Note: Canadians and Europeans (sans Brits) will NOT find this funny. This is for true-blooded gringos who slept through math class in the seventh grade.

So the world here is in metrics. Summer temperatures swelter above 35 degrees, meat comes by the kilo, and car rides are in kilometers. Fine, fine. I am not a complete idiot, as I know that 32 degrees does not mean boots but rather sandals. I did struggle once with a cookie purchase, ordering 500 grams and lamenting afterward how it was just simply too many cookies to eat (ok, not really since I love cookies more than just about anything in the world and I was probably really happy to have that many cookies to eat).

Yes, those of us from the US are more accustomed to ordering illicit drugs in grams than our food.

This problem became a weighty one a few weeks ago when I decided to weigh myself. With a life stuffed with crusty pizzas, crustier empanadas, endless rivers of red wine and a cavity inducing sweet tooth, I could feel my pants cinching my waist like a corset. So I step on the scale before my workout and immediately freak out. What is the conversion again? Since the number was just in double digits, I knew it had to be at a minimum doubled. But then what? Add 5? Or was it really multiply by 3? Shit, shit, shit, I couldn’t remember. All I knew was that this number I did know had no reference for me – it could have been equal to 200 pounds, it could have been equal to 150, I had no idea.

Since I was at the gym while all this went down, I naturally did an extra 20 minutes on the elliptical so I could think about the unsolvable math equation. Or try to help with its unknown outcome. And then I tried through the powers of reasoning to figure it out from the weight machines that litter the gym, some of which have both kilos and pounds. Forget it. I was such a neurotic mess thinking I weighted 200 pounds that I eventually raced home to find out.

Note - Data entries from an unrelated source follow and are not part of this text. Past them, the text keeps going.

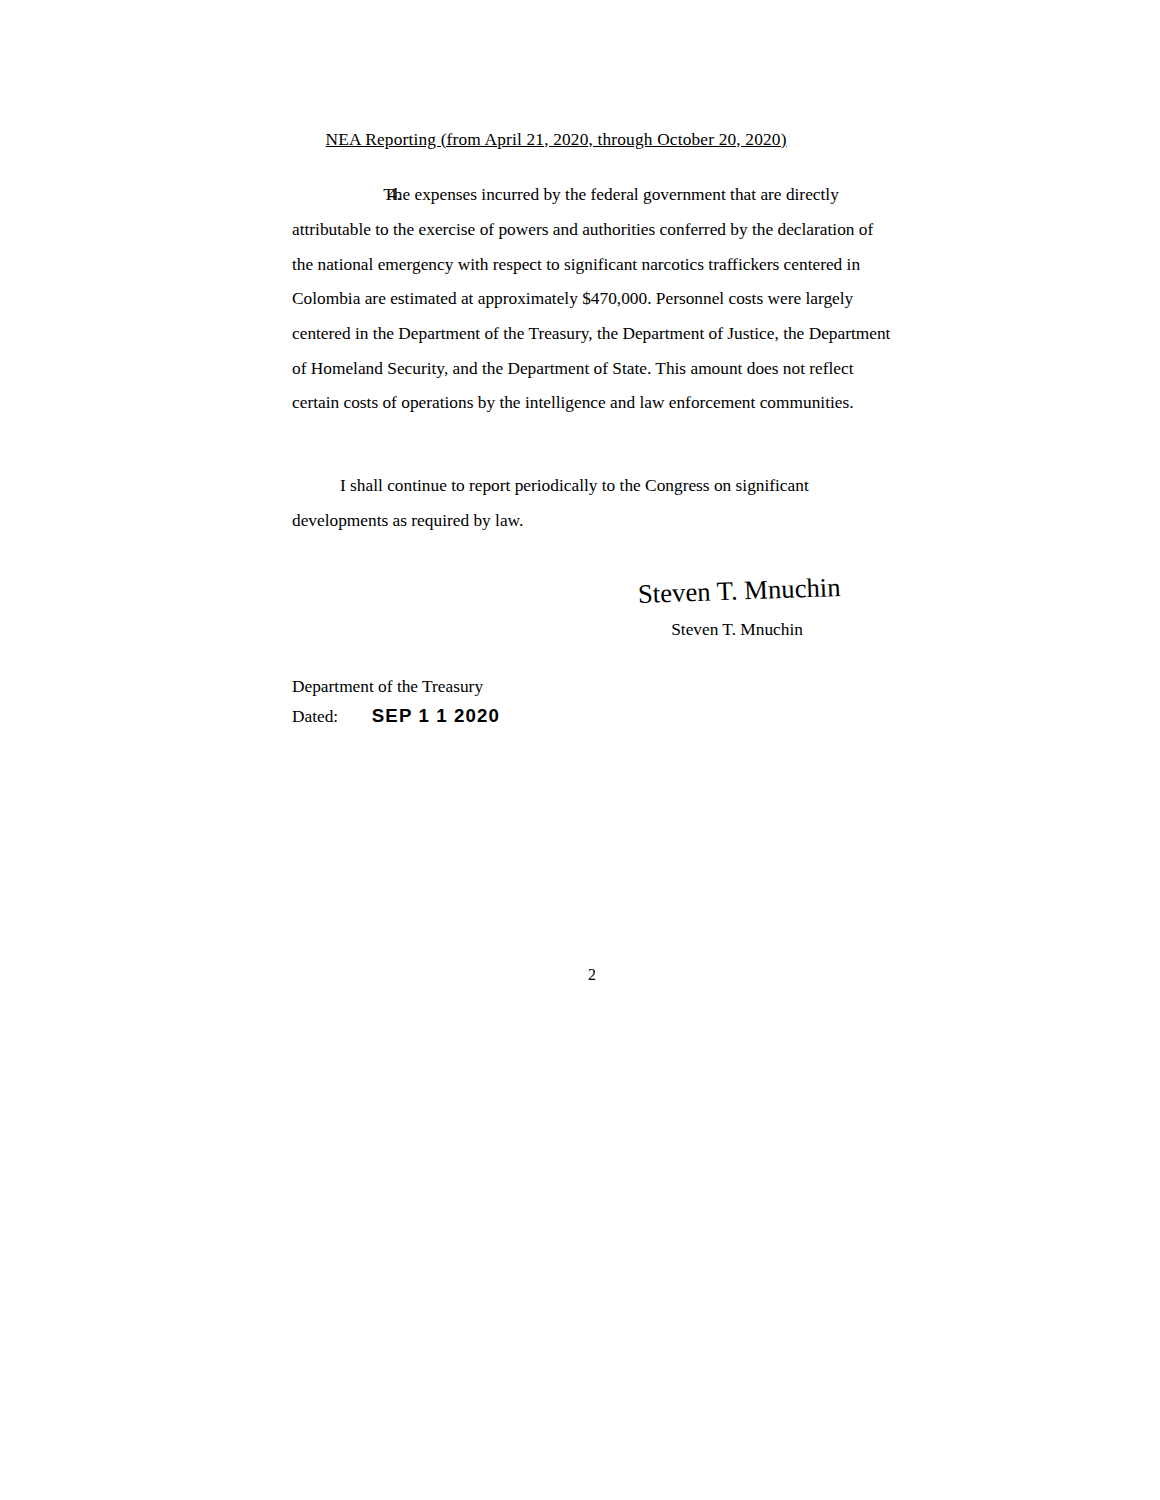NEA Reporting (from April 21, 2020, through October 20, 2020)
4. The expenses incurred by the federal government that are directly attributable to the exercise of powers and authorities conferred by the declaration of the national emergency with respect to significant narcotics traffickers centered in Colombia are estimated at approximately $470,000. Personnel costs were largely centered in the Department of the Treasury, the Department of Justice, the Department of Homeland Security, and the Department of State. This amount does not reflect certain costs of operations by the intelligence and law enforcement communities.
I shall continue to report periodically to the Congress on significant developments as required by law.
Steven T. Mnuchin
Steven T. Mnuchin
Department of the Treasury
Dated: SEP 1 1 2020
2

I opened my Mac, I checked the little widget and sighed with relief when it wasn’t nearly as bad as I thought. One kilo is 2.2 pounds, so it’s a little more than double and if you’ve a first world white girl (or probably any girl for that matter, especially here in Argentina where they sadly have the highest rates of anorexia in the world) you know that every pound counts. Which is why I don’t weigh myself too much – in kilos or pounds.